Integrating hardware instancing into the render pipeline

Right now Panda 3D supports hardware instancing, but it is agnostic of the scene graph and thus of bounding volumes, culling, collisions and maybe something else.

I am exploring the options how to add a new “hardware instanced” render attribute to a node path and make the graphics pipeline respect it. If I understand correctly, it should be something like this:

  1. If the CullTraverser visits the same GeomNode with the “hardware instanced” attribute twice (either if it is a reference set by user, or a recursive traversal) or more, it shouldn’t add this Geom to the cull result, but rather store the instance ID and transform data in some kind of container.
  2. At the same time, GraphicsStateGuardian should somehow update the shader attribute with each node’s transofrm.
  3. GeomPipelineReader should read this data and make the GraphicStateGuardian dispatch a correct call (glDrawArraysInstanced or glDrawElementsInstanced, since OpenGL is a primary backend)
  4. Preferably, the ShaderGenerator should add an input with array of node transforms so the user could do without writing own shaders.
  5. Don’t know if it will work with the fixed pipeline, but I think it’s not important

Said all that, I have the following questions to the people who know how the render pipeline functions:

  1. Is my understanding is correct?
  2. How much work be needed for this?
  3. Does it worth implementing at all, or the performance bottleneck will be somewhere else? E.g. if we still traversing 1000 nodes and then drawing with 1 call, it will take more time than to draw instances in 1000 calls without scene graph traversing?

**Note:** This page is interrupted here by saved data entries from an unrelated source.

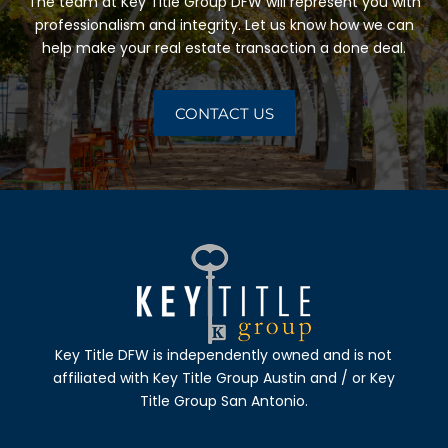
The team at
Key Title Group DFW
will represent you with
professionalism and integrity. Let us know how we can
help make your real estate transaction a done deal.
CONTACT US
Key Title DFW
is independently owned and is not
affiliated with
Key Title Group Austin
and / or
Key
Title Group San Antonio.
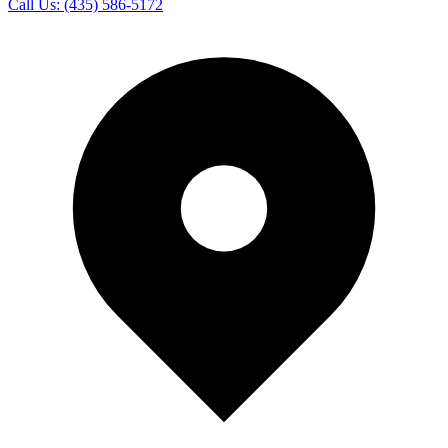
Call Us:
(435) 586-5172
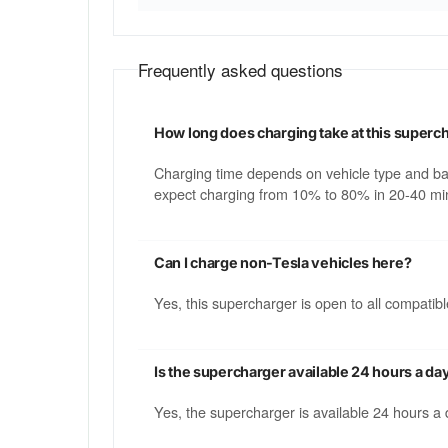
Frequently asked questions
How long does charging take at this superc
Charging time depends on vehicle type and b
expect charging from 10% to 80% in 20-40 min
Can I charge non-Tesla vehicles here?
Yes, this supercharger is open to all compati
Is the supercharger available 24 hours a da
Yes, the supercharger is available 24 hours a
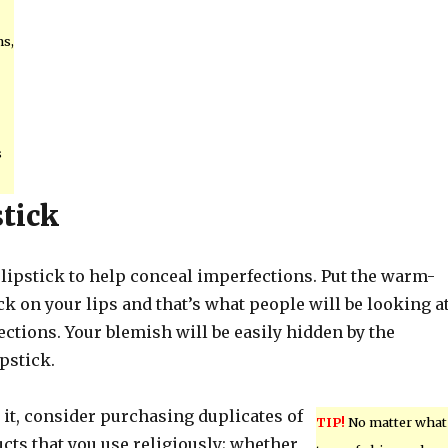
s,
s
stick
k lipstick to help conceal imperfections. Put the warm-
ck on your lips and that’s what people will be looking at
ctions. Your blemish will be easily hidden by the
pstick.
d it, consider purchasing duplicates of
TIP!
No matter what
cts that you use religiously; whether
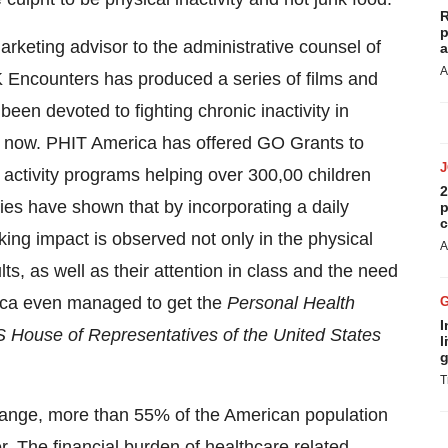
R
p
keting advisor to the administrative counsel of
a
A
K Encounters has produced a series of films and
en devoted to fighting chronic inactivity in
s now. PHIT America has offered GO Grants to
 activity programs helping over 300,00 children
2
es have shown that by incorporating a daily
p
c
iking impact is observed not only in the physical
A
ts, as well as their attention in class and the need
rica even managed to get the
Personal Health
I
 House of Representatives of
the United States
l
g
T
change, more than 55% of the American population
. The financial burden of healthcare related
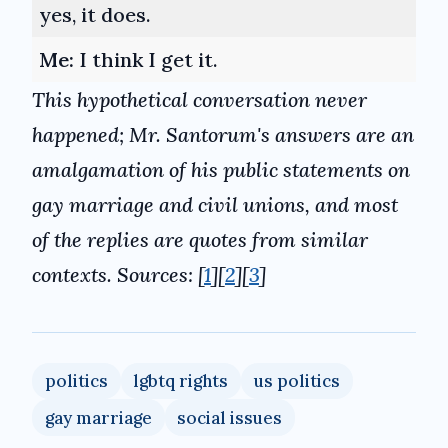
yes, it does.
Me:
I think I get it.
This hypothetical conversation never
happened; Mr. Santorum's answers are an
amalgamation of his public statements on
gay marriage and civil unions, and most
of the replies are quotes from similar
contexts. Sources: [
1
][
2
][
3
]
politics
lgbtq rights
us politics
gay marriage
social issues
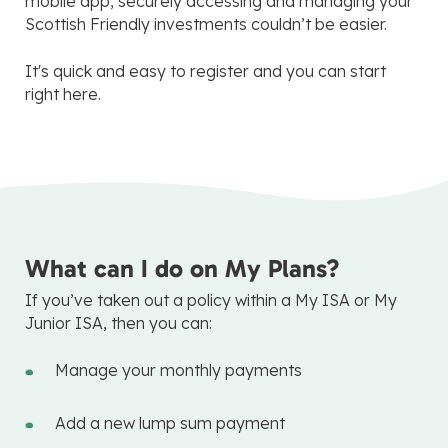
mobile app, securely accessing and managing your
Scottish Friendly investments couldn’t be easier.
It's quick and easy to register and you can start
right here.
What can I do on My Plans?
If you’ve taken out a policy within a My ISA or My
Junior ISA, then you can:
Manage your monthly payments
Add a new lump sum payment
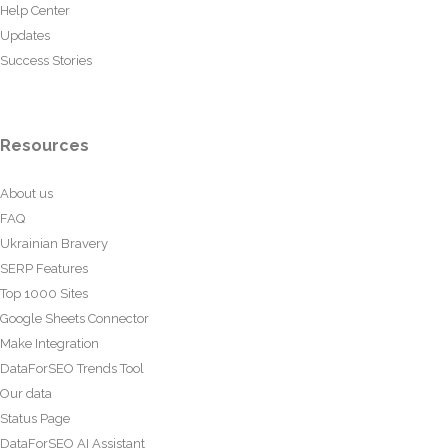
Help Center
Updates
Success Stories
Resources
About us
FAQ
Ukrainian Bravery
SERP Features
Top 1000 Sites
Google Sheets Connector
Make Integration
DataForSEO Trends Tool
Our data
Status Page
DataForSEO AI Assistant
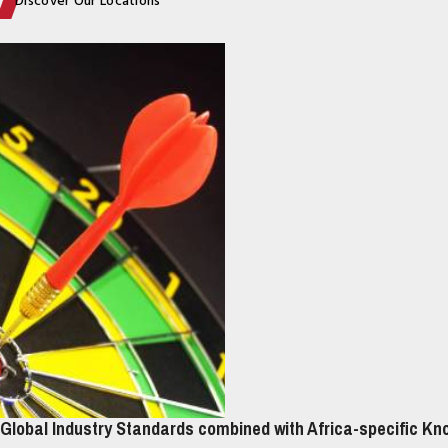
Discover Our Locations
Global Industry Standards combined with Africa-specific K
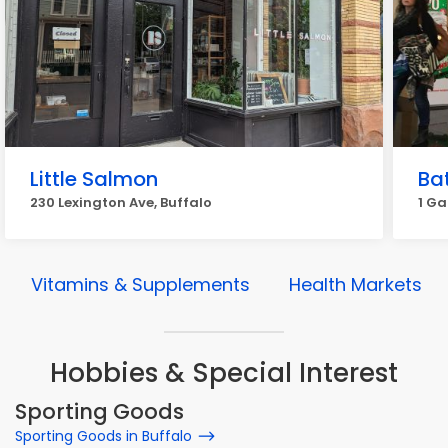
Little Salmon
Ba
230 Lexington Ave, Buffalo
1 Ga
Vitamins & Supplements
Health Markets
Hobbies & Special Interest
Sporting Goods
Sporting Goods in Buffalo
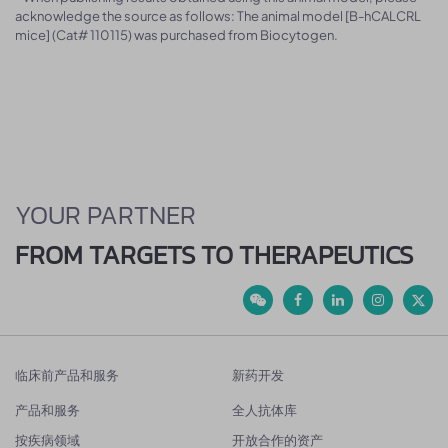
acknowledge the source as follows: The animal model [B-hCALCRL
mice] (Cat# 110115) was purchased from Biocytogen.
YOUR PARTNER
FROM TARGETS TO THERAPEUTICS
临床前产品和服务
新药开发
产品和服务
全人抗体库
按疾病领域
开放合作的资产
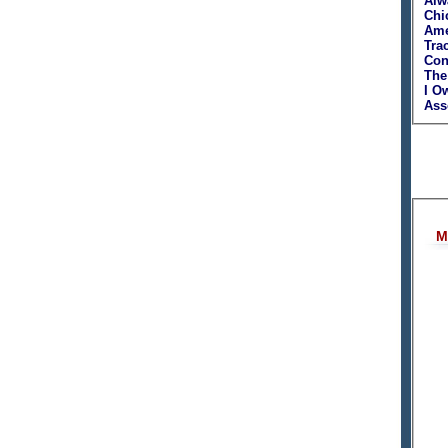
Alw
Chi
Ame
Tra
Con
The
I O
Asso
M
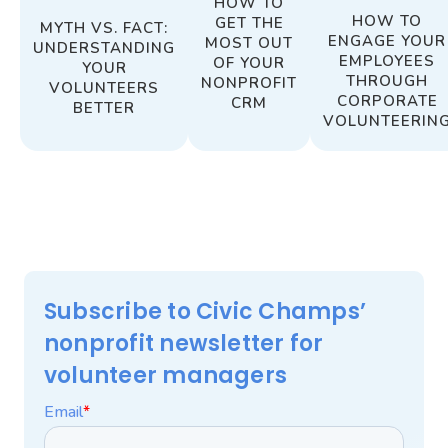
HOW TO
HOW TO
GET THE
MYTH VS. FACT:
ENGAGE YOUR
MOST OUT
UNDERSTANDING
EMPLOYEES
OF YOUR
YOUR
THROUGH
NONPROFIT
VOLUNTEERS
CORPORATE
CRM
BETTER
VOLUNTEERIN
Subscribe to Civic Champs’
nonprofit newsletter for
volunteer managers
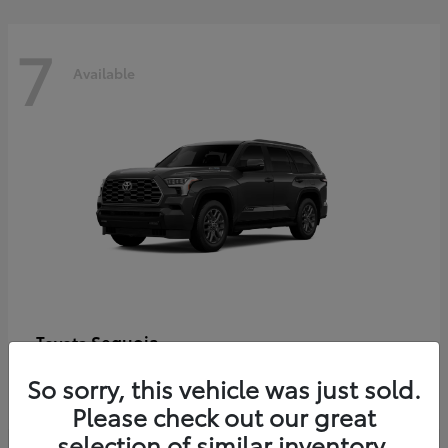
7
Available
Sequoia
Toyota
Starting at
$86,927
So sorry, this vehicle was just sold.
Disclosure
Please check out our great
selection of similar inventory.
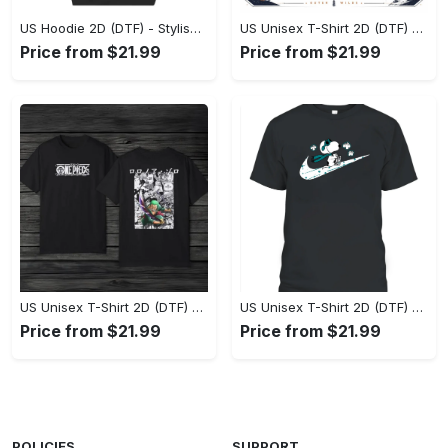
US Hoodie 2D (DTF) - Stylish Yet Comfortable, Shop the Perfect Fit! - Personalized
US Unisex T-Shirt 2D (DTF) - A Wardrobe Essential You’ll Love, Enhance Your Style Today! - Personalized
Price from $21.99
Price from $21.99
US Unisex T-Shirt 2D (DTF) - Eco-Friendly and Sustainable, Feel Unstoppable Today! - Personalized
US Unisex T-Shirt 2D (DTF) - Comfort That Lasts All Day, Add to Cart Now! - Personalized
Price from $21.99
Price from $21.99
POLICIES
SUPPORT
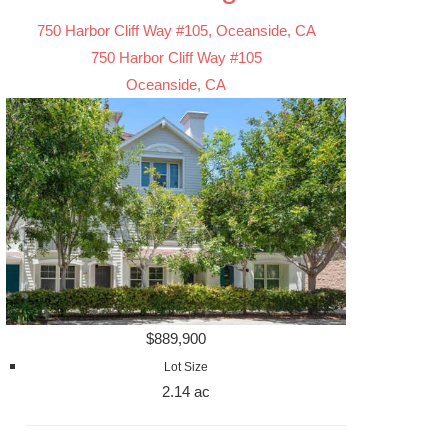
750 Harbor Cliff Way #105, Oceanside, CA
750 Harbor Cliff Way #105
Oceanside, CA
$889,900
Lot Size
2.14 ac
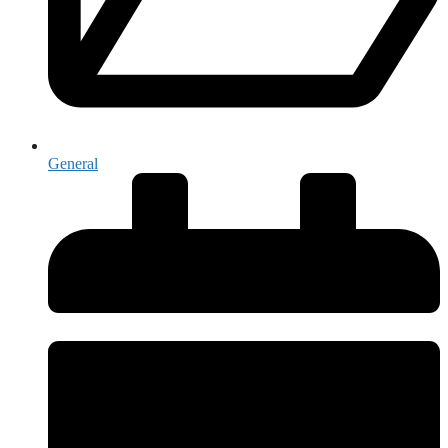
General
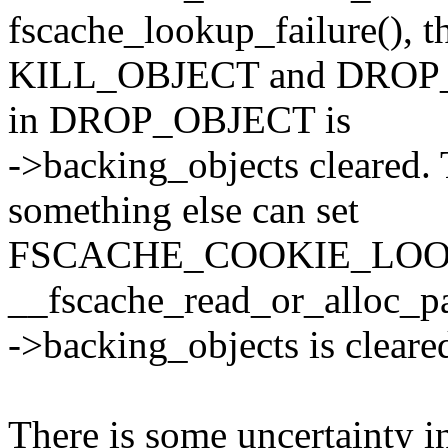
fscache_lookup_failure(), t
KILL_OBJECT and DROP_OB
in DROP_OBJECT is
->backing_objects cleared.
something else can set
FSCACHE_COOKIE_LOO
__fscache_read_or_alloc_pag
->backing_objects is cleare
There is some uncertainty in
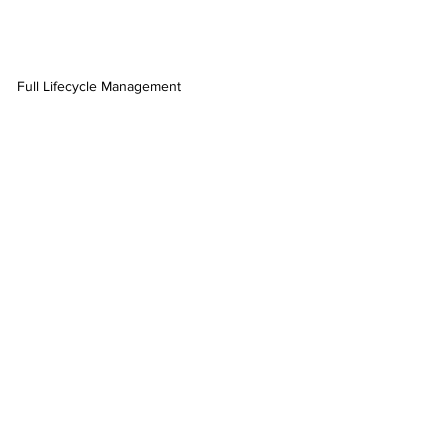
Full Lifecycle Management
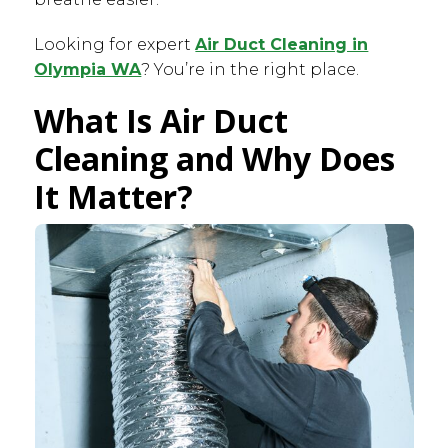
Looking for expert
Air Duct Cleaning in
Olympia WA
? You’re in the right place.
What Is Air Duct
Cleaning and Why Does
It Matter?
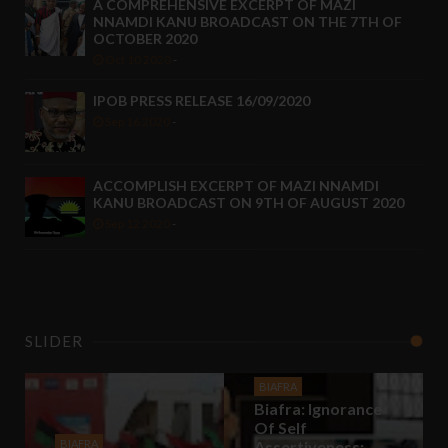
A COMPREHENSIVE EXCERPT OF MAZI
NNAMDI KANU BROADCAST ON THE 7TH OF
OCTOBER 2020
Oct 10 2020
-
IPOB PRESS RELEASE 16/09/2020
Sep 16 2020
-
ACCOMPLISH EXCERPT OF MAZI NNAMDI
KANU BROADCAST ON 9TH OF AUGUST 2020
Sep 12 2020
-
SLIDER
BIAFRA
Biafra: Ignorance
Of Self
BIAFRA
Assertiveness;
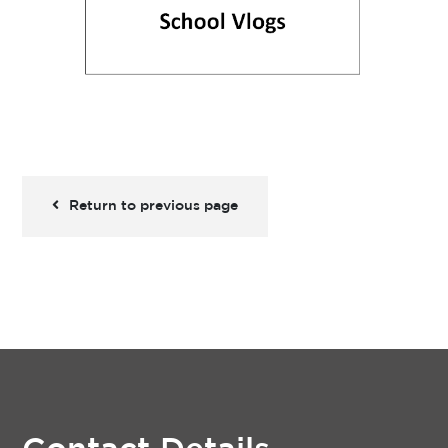
Return to previous page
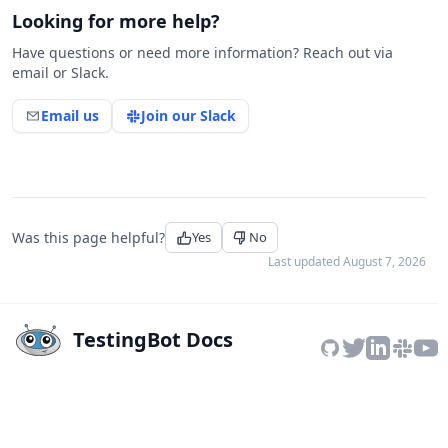
Looking for more help?
Have questions or need more information? Reach out via
email or Slack.
Email us
Join our Slack
Was this page helpful?
Yes
No
Last updated
August 7, 2026
TestingBot Docs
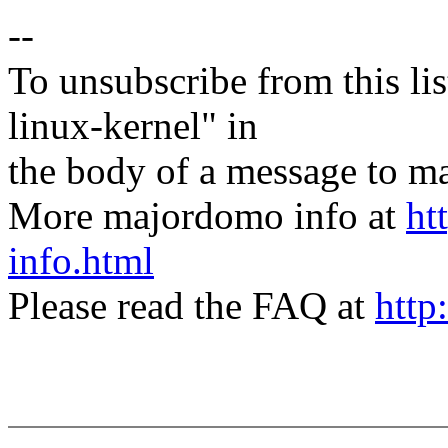
--
To unsubscribe from this lis
linux-kernel" in
the body of a message t
More majordomo info at
ht
info.html
Please read the FAQ at
http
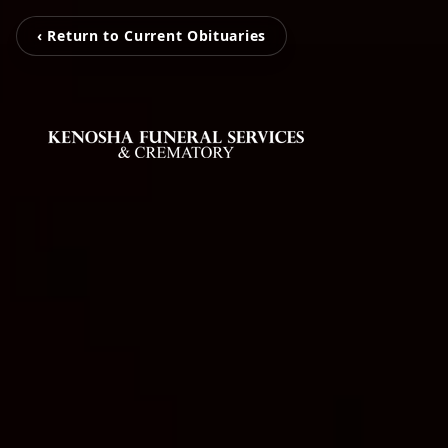
‹ Return to Current Obituaries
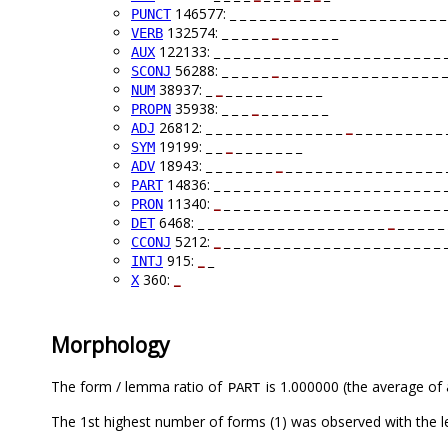
146577: _ _ _ _ _ _ _ _ _ _ _ _ _ _ _ _ _ _ _ _ _ _
PUNCT
132574: _ _ _ _ _
_
_ _ _ _ _ _
VERB
122133: _ _ _ _ _ _ _ _ _ _ _ _ _ _ _ _ _ _ _ _ _ _ _ 
AUX
56288: _ _ _ _ _
_
_ _ _ _ _ _ _ _ _ _ _ _ _ _ _ _ _
SCONJ
38937: _
_
_ _ _ _ _ _ _ _ _ _
NUM
35938: _ _ _
_
_ _ _ _ _ _ _
PROPN
26812: _ _ _ _ _ _ _ _ _ _ _ _ _ _
_
_ _ _ _ _ _ _ _ _ 
ADJ
19199: _ _
_
_ _ _ _ _ _ _
SYM
18943: _ _ _ _ _ _ _
_
_ _ _ _ _ _ _ _ _ _ _ _ _ _ _ _ 
ADV
14836: _ _ _ _ _ _ _ _ _ _ _ _ _ _ _ _ _ _ _ _ _ _ _ 
PART
11340:
_
_ _ _ _ _ _ _ _ _ _ _ _ _ _ _ _ _ _ _ _ _ _ 
PRON
6468: _ _ _ _ _ _ _ _ _ _ _ _ _ _ _ _ _ _ _
_
_ _ _ _ _ 
DET
5212:
_
_ _ _ _ _ _ _ _ _ _ _ _ _ _ _ _ _ _ _ _ _ _ 
CCONJ
915:
_
_
INTJ
360:
_
X
Morphology
The form / lemma ratio of
is 1.000000 (the average of a
PART
The 1st highest number of forms (1) was observed with the l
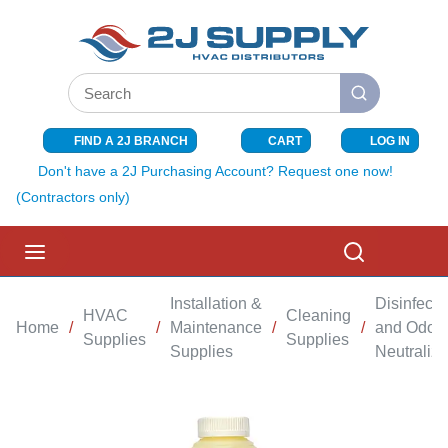
SKIP TO MAIN CONTENT
Site Search
submit search
FIND A 2J BRANCH
CART
LOG IN
{0} ITEMS I
Don't have a 2J Purchasing Account? Request one now!
(Contractors only)
menu
Search
Installation &
Disinfecta
HVAC
Cleaning
Home
/
/
Maintenance
/
/
and Odor
Supplies
Supplies
Supplies
Neutralize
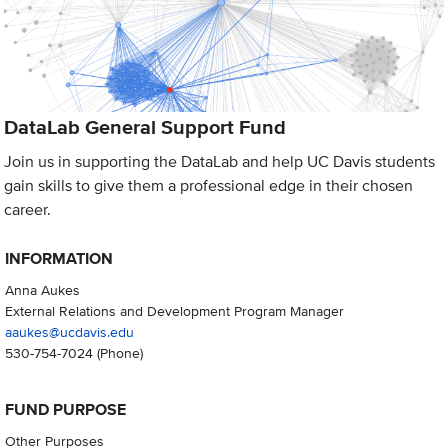
DataLab General Support Fund
Join us in supporting the DataLab and help UC Davis students
gain skills to give them a professional edge in their chosen
career.
INFORMATION
Anna Aukes
External Relations and Development Program Manager
aaukes@ucdavis.edu
530-754-7024
(Phone)
FUND PURPOSE
Other Purposes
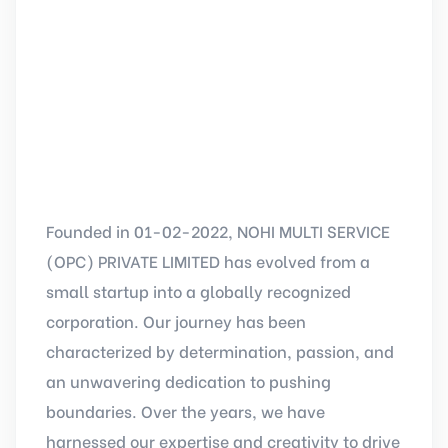
Founded in 01-02-2022, NOHI MULTI SERVICE
(OPC) PRIVATE LIMITED has evolved from a
small startup into a globally recognized
corporation. Our journey has been
characterized by determination, passion, and
an unwavering dedication to pushing
boundaries. Over the years, we have
harnessed our expertise and creativity to drive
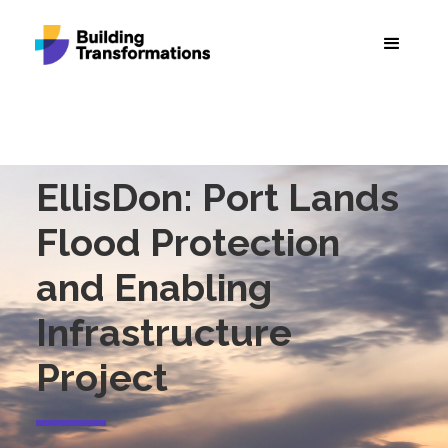
EllisDon: Port Lands
Flood Protection
and Enabling
Infrastructure
Project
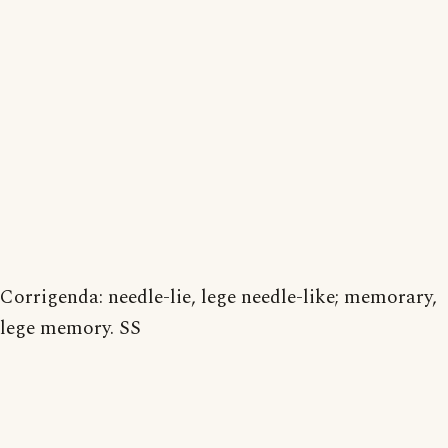
Corrigenda: needle-lie, lege needle-like; memorary,
lege memory. SS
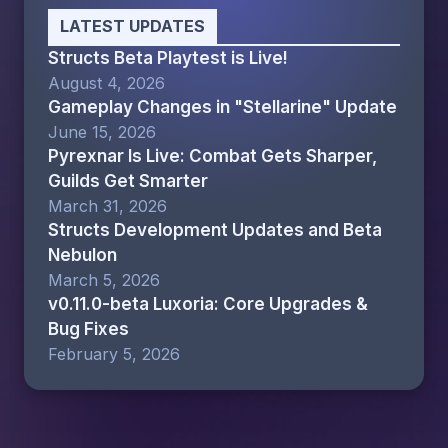
LATEST UPDATES
Structs Beta Playtest is Live!
August 4, 2026
Gameplay Changes in "Stellarine" Update
June 15, 2026
Pyrexnar Is Live: Combat Gets Sharper,
Guilds Get Smarter
March 31, 2026
Structs Development Updates and Beta
Nebulon
March 5, 2026
v0.11.0-beta Luxoria: Core Upgrades &
Bug Fixes
February 5, 2026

Ahhh. You’re on the right track.

The render state is comprised of a combination of things that require an OpenGL call (such as the cull face attribute, or a texture), and things that could possibly be looked up in an array in the shader (such as the material, transform, color). The cull traverser will need to be clever enough to realise which geoms it encounters could be an instance of an existing geom, and which ones can’t (because they require a GL state change).

(In the past, I’ve thought that perhaps the ShaderAttrib could have a bitmask of which attributes the shader is able to instance (eg. color, material, position), so that the CullTraverser can know which attributes to select for when considering when to instance.)

Without fundamentally rewriting the cull system, this means that the CullBin/CullResult needs to have some sort of a map, with the key being the Geom and the non-instanced part of the RenderState, and the value being a buffer containing a list of instances with all the instance-specific state. When the cull traverser finds a new Geom, it would then have to look up the geom+state in this map, and if found, it would update the corresponding instance list, or otherwise start a new one.

The big question is how good the performance will be. We won’t really know until we try. You’d be very welcome to experiment with it. The main bottleneck will likely be that the cull traverser is still looking at every individual Geom for as many times as it is instanced, and will have to do a map lookup and write to the instance table. The fact that it has to do this every frame, for every instance, on the fly, probably means there will still be overhead.

@CFSworks and I have been talking about a way we can perhaps rewrite the cull system so that it is persistent; the culled list of objects would be made once and then updated only when that specific part of the scene graph is updated. This would probably go a long way to mitigate the above bottleneck, by not having to create and fill an instance list every frame.


In the meantime, I have been working on an alternative way to do HW instancing. On the instancing branch on GitHub, I have a working InstancedNode, which is a node that stores an InstanceList (really an array of transforms) entered by the user. It culls the entries of the InstanceList and then passes it down the scene graph, and every geom encountered below it gets this instance list passed to its shader.

It is obviously a much less automagical and less flexible way of doing instancing than what you are proposing, but until we implement that, I wanted to have a simple way of having instancing that worked with culling. And, an advantage is that it doesn’t require the cull traverser to re-traverse the nodes for every single instance.

If you want to try it, an example script is available here.

Thank you for such a detailed answer, I will explore both options: try your solution and continue to study the source to understand how to fit HW instancing without rewriting the whole pipeline. I am far from writing the code that actually will work, but I think it would be cool to let the user just draw a lot of meshes by just adding a single render attribute.

Good to know I am on the right track. I was thinking I have written something stupid, but I am glad I got at least some of the things right.